*Instructions for the task*. Arrange the data as a numbered list, starting with the line that contains "NELハイドロジェン（" and going on through the line that contains "います。イノベーションを", leaving out any blank lines.

Supplied data section start

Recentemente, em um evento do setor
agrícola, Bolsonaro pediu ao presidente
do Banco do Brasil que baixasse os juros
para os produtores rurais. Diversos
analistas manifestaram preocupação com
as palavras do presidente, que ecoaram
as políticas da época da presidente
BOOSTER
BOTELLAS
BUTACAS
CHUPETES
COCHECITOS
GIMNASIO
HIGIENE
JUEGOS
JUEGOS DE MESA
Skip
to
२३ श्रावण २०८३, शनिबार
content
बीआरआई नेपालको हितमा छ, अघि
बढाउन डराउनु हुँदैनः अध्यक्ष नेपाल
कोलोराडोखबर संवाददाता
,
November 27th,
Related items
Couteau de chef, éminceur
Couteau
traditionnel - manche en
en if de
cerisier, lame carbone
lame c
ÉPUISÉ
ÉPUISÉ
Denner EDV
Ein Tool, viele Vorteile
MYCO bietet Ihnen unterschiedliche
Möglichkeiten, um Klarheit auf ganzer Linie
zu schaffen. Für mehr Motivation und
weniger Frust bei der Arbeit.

Supplied data section end
Supplied data section start

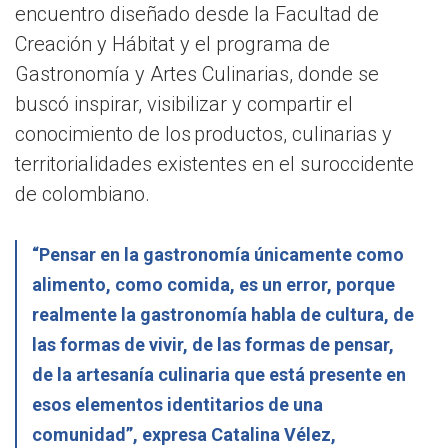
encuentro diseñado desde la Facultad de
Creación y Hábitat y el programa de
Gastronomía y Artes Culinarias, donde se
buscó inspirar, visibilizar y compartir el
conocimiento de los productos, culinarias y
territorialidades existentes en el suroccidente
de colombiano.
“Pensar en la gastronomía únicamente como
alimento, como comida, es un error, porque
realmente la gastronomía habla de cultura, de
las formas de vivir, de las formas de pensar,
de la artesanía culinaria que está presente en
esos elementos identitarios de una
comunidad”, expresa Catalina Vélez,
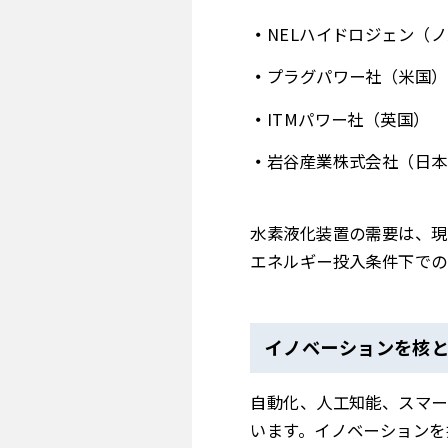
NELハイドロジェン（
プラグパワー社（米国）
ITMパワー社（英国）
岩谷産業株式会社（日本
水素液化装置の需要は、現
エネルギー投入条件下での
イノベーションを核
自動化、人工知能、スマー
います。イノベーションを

Supplied data section end

*Response area*.
1. NELハイドロジェン（
2. プラグパワー社（米国）
3. ITMパワー社（英国）
4. 岩谷産業株式会社（日本
5. 水素液化装置の需要は、現
6. エネルギー投入条件下での
7. イノベーションを核
8. 自動化、人工知能、スマー
9. います。イノベーションを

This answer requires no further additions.